Aim: To construct the gene of murine single-chain Fv fragment (scFv) against human cervical cancer and to predict the physical and chemical characteristics, secondary structure, tertiary structure and the molecular evolution of the scFv using computer-assisted modeling.
Methods: The variable region gene of the heavy and light chains were amplified respectively using recombinant DNA techniques from CSA125 hybridoma cells that can secret monoclonal antibodies with high activity and specificity against human cervical cancer. These two fragments were then spliced together through a flexible linker to scFv against human cervical cancer by using splicing overlap extension (SOE) PCR. The scFv gene, named CSAs-1, was cloned into the vector pMD18-T. The physical and chemical characteristics secondary and tertiary structure and the phylogenetic tree were predicted using Internet and corresponding softwares.

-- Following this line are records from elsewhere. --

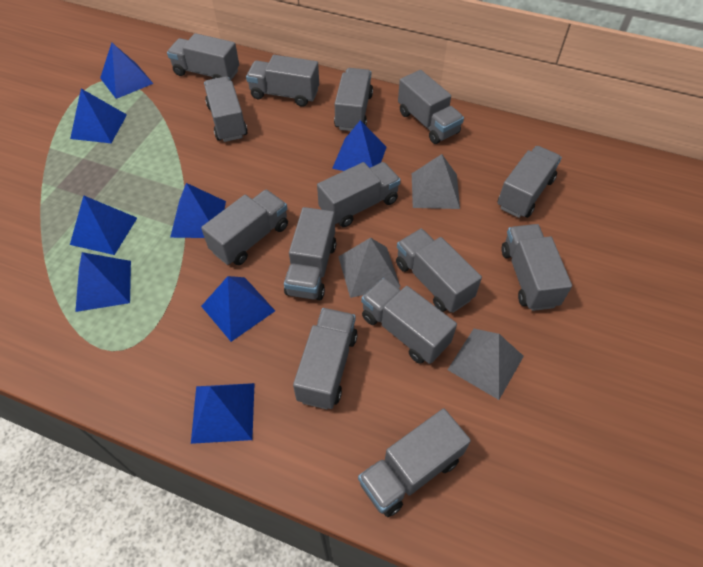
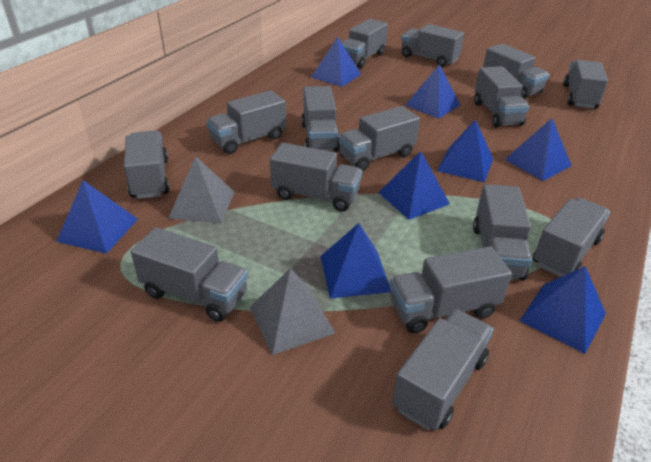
grey pyramid: 3 -> 2
grey truck: 14 -> 15

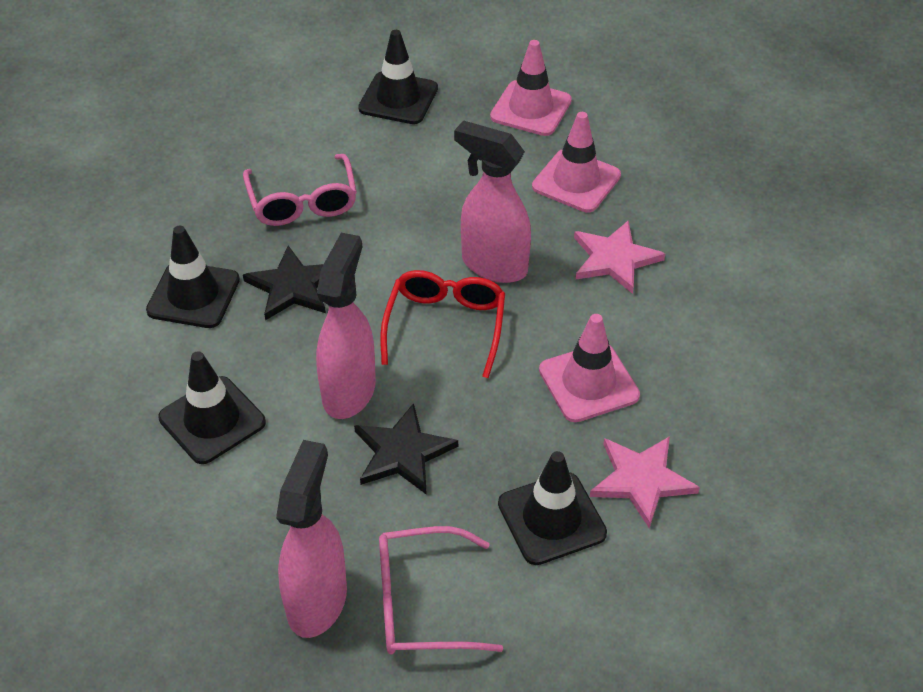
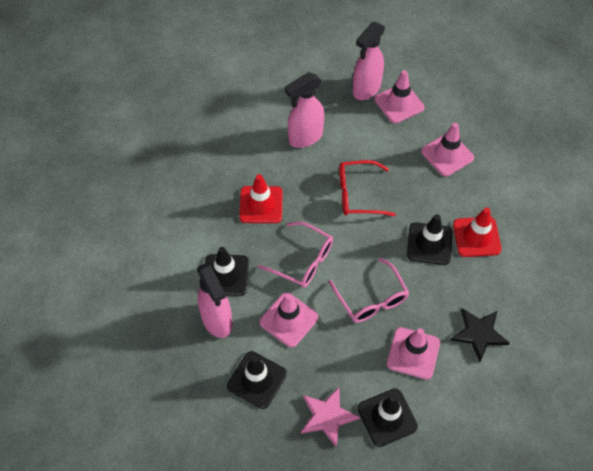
black star: 2 -> 1
pink star: 2 -> 1
pink traffic cone: 3 -> 4
red traffic cone: 0 -> 2

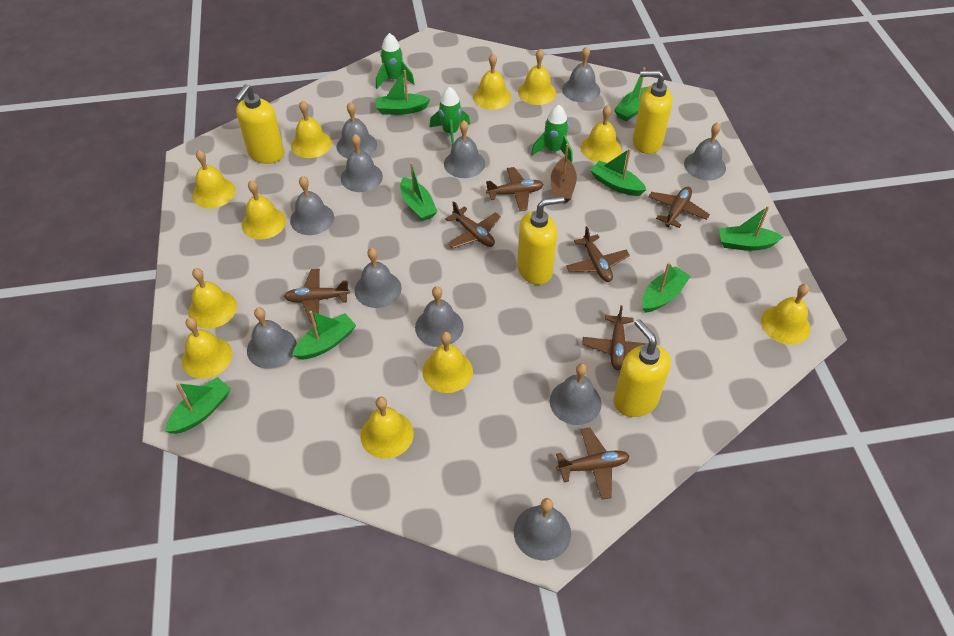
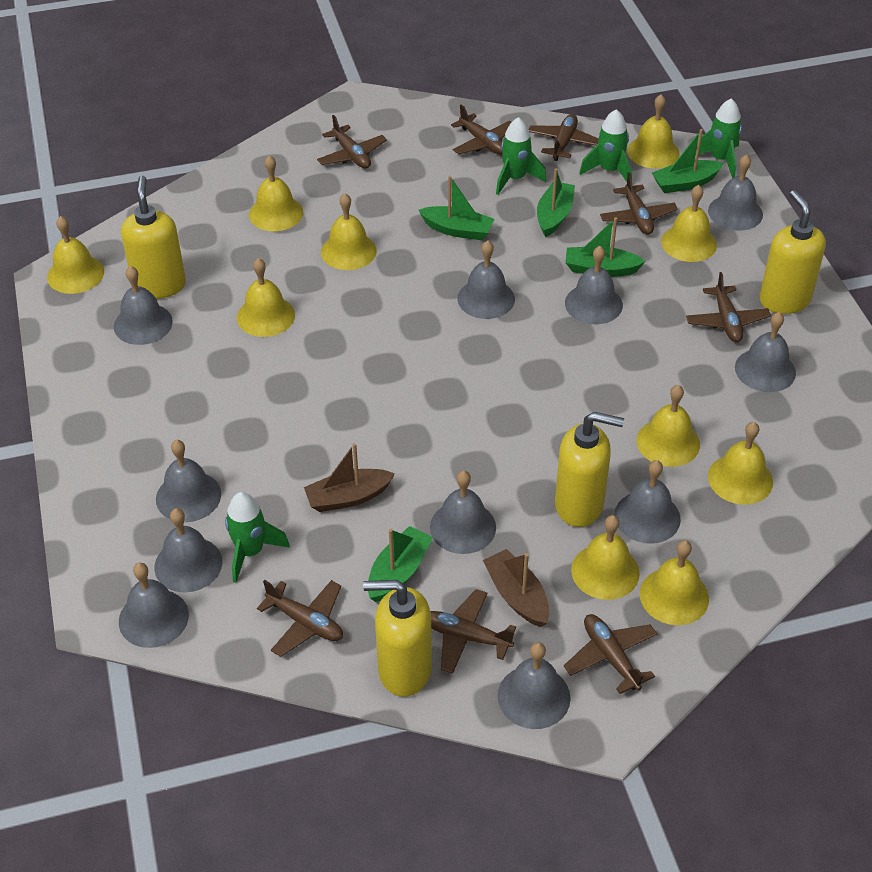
brown boat: 1 -> 2
brown plane: 7 -> 8
green boat: 8 -> 5
green rocket: 3 -> 4
yellow bell: 11 -> 10

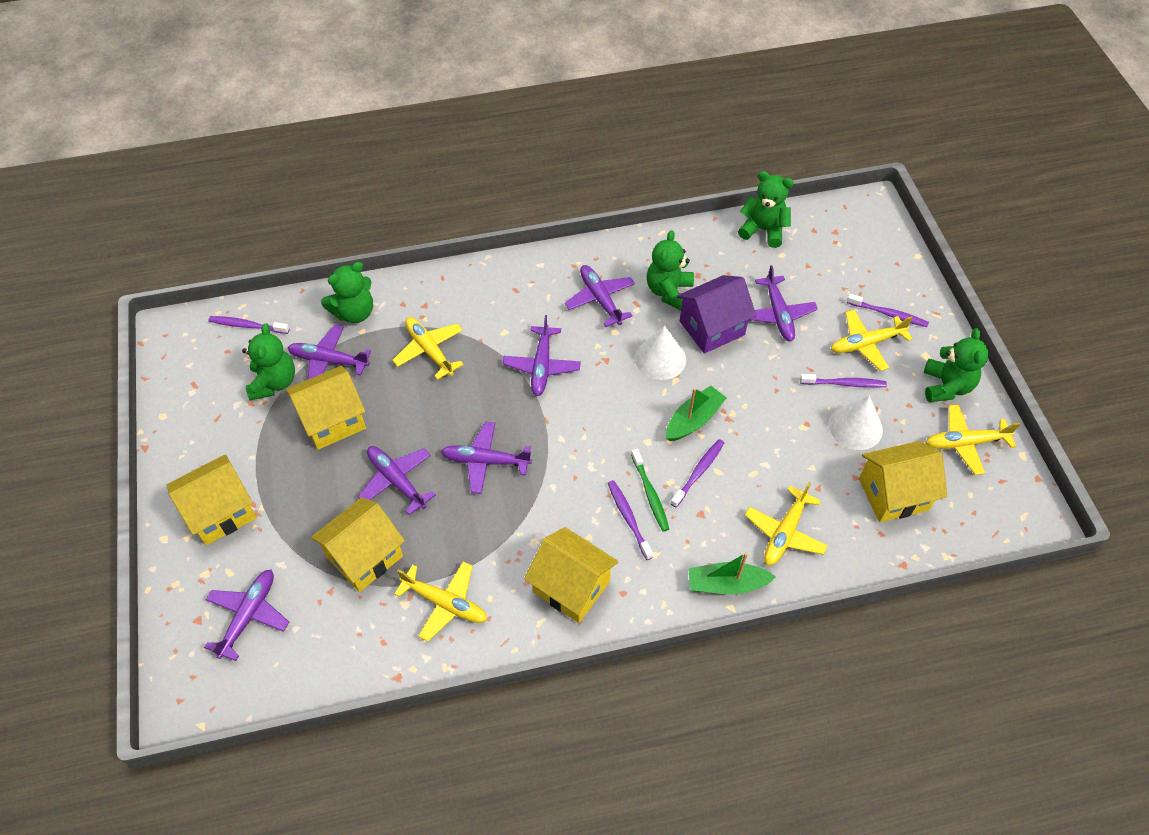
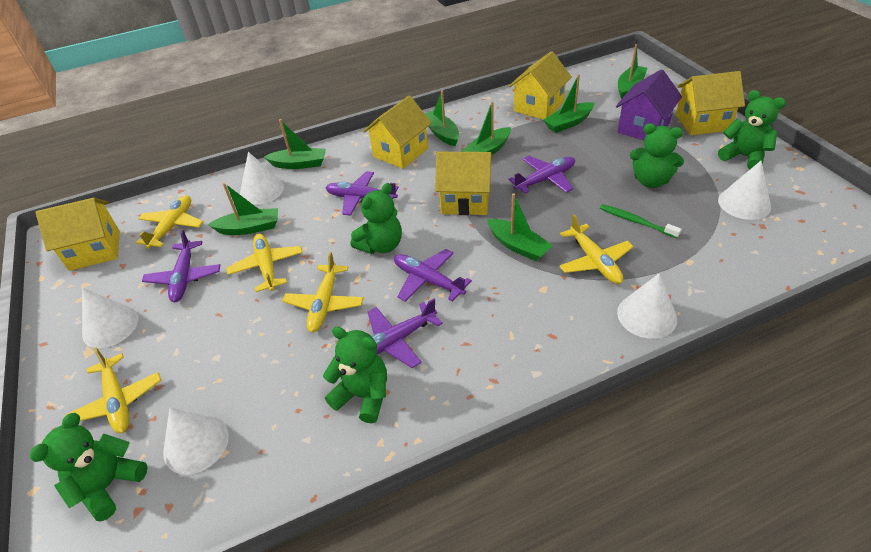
green boat: 2 -> 7
purple plane: 7 -> 5
purple toothbrush: 5 -> 0
white cone: 2 -> 5

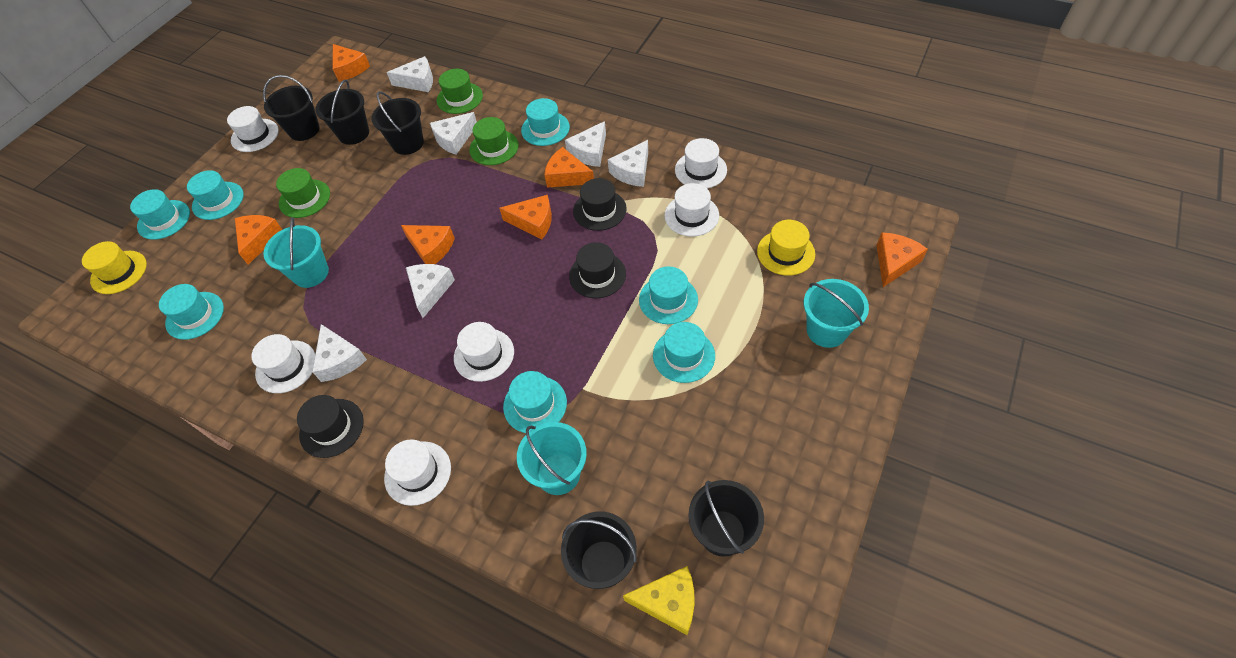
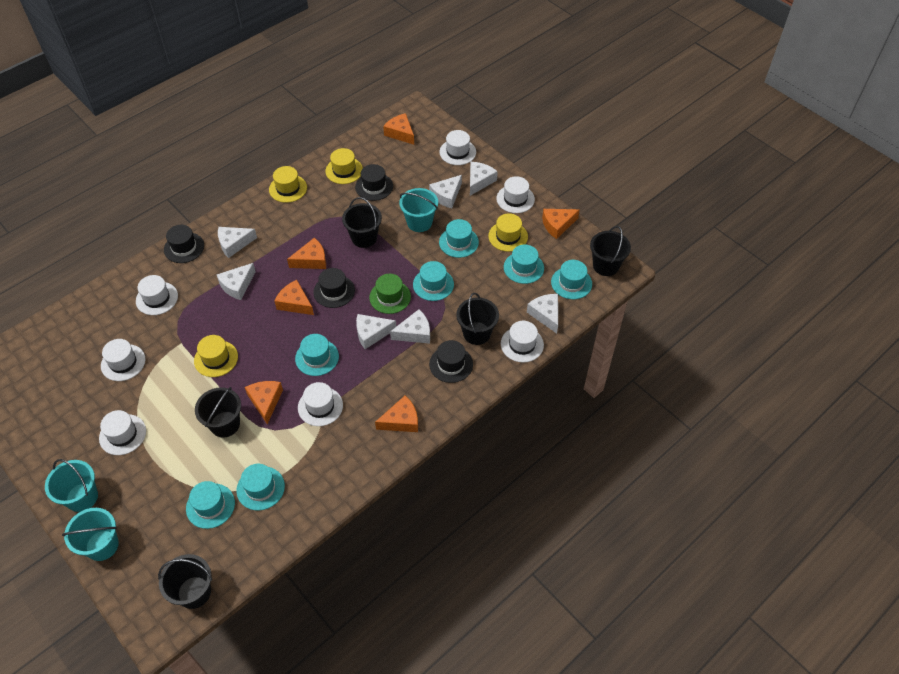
black hat: 3 -> 4
green hat: 3 -> 1
white cheese: 6 -> 7
white hat: 6 -> 7
yellow cheese: 1 -> 0
yellow hat: 2 -> 4

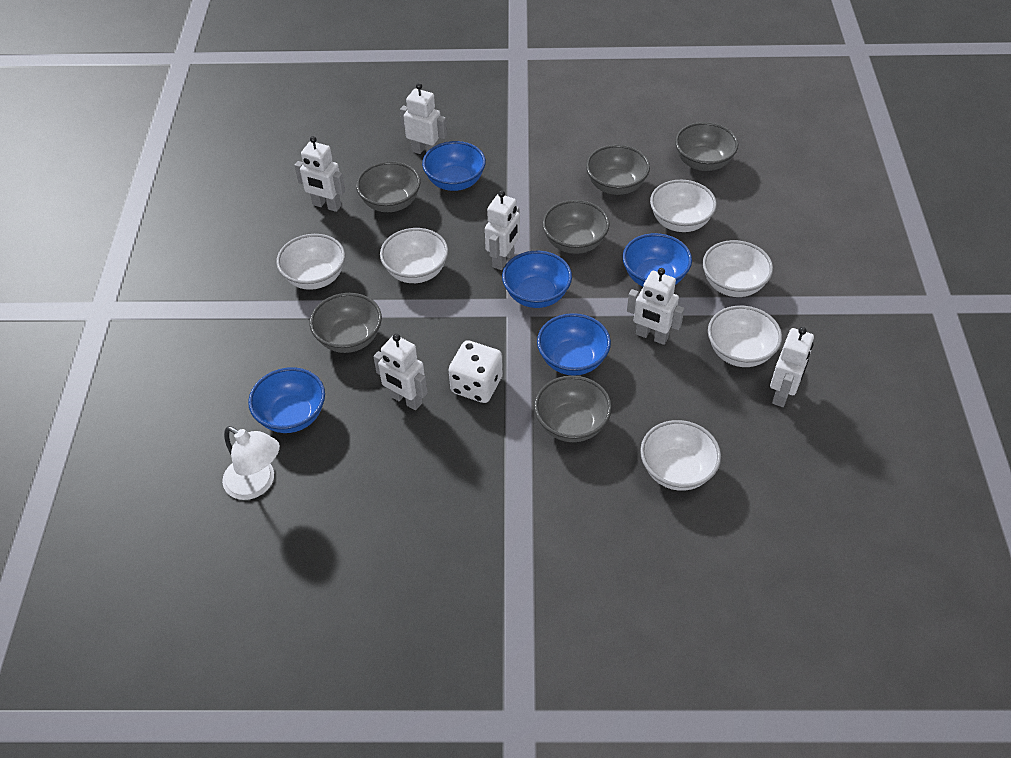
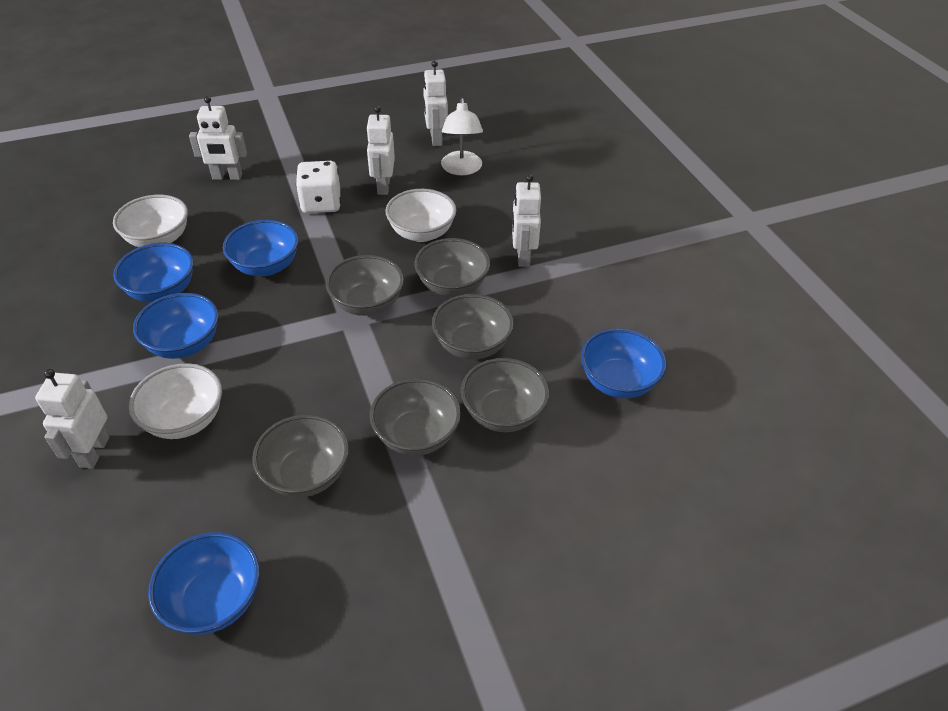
white bowl: 6 -> 3
white robot: 6 -> 5

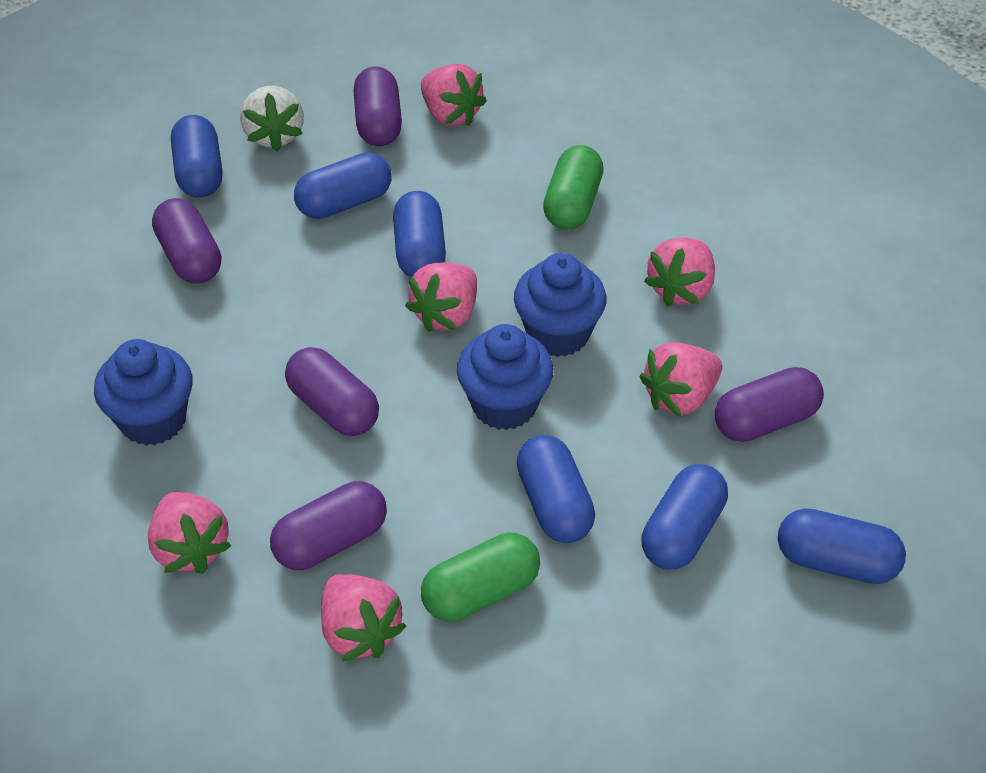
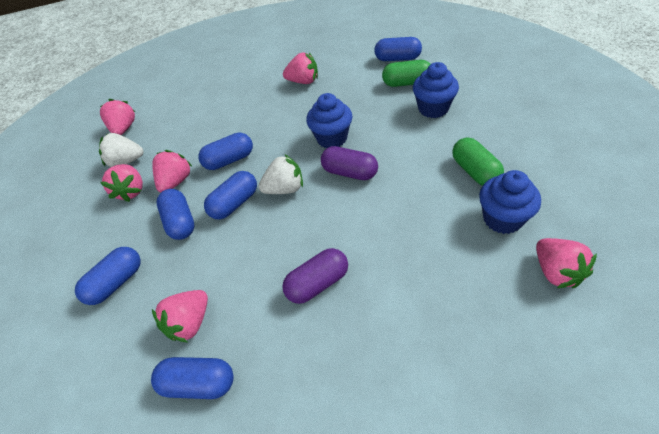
purple capsule: 5 -> 2
white strawberry: 1 -> 2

Results: The whole scFv gene was cloned successfully and encoded 278 amino acids. Theoretically, the CSAs-1 scFv was relative molecular masses 28,800, the isoelectric point (pI) was 7.215. PHDsec indicated that CSAs-1 was alpha+beta globin. There were many protein kinase C phosphorylation sites and casein kinase II phosphorylation sites in the V(H) and V(L) domains. The computer graphic modeling indicated the linker was isolated from V(H) and V(L). The V(L), as well as the V(H), was involved in composing the hydrophobic "pocket" which was beneficial to the antigen binding. Phylogenetic tree analysis indicated that V(H) genes from various vertebrate species formed three clusters that corresponded to three V(H) groups and that V(L) sequences from each species had a level of diversity similar to that of their V(H) genes. CSAs-1 V regions belong to A group.
Conclusion: The construction and analysis of a molecular model of scFv laid the foundation for the further research into genetic engineering antibody and the mechanism of antigen-antibody interaction.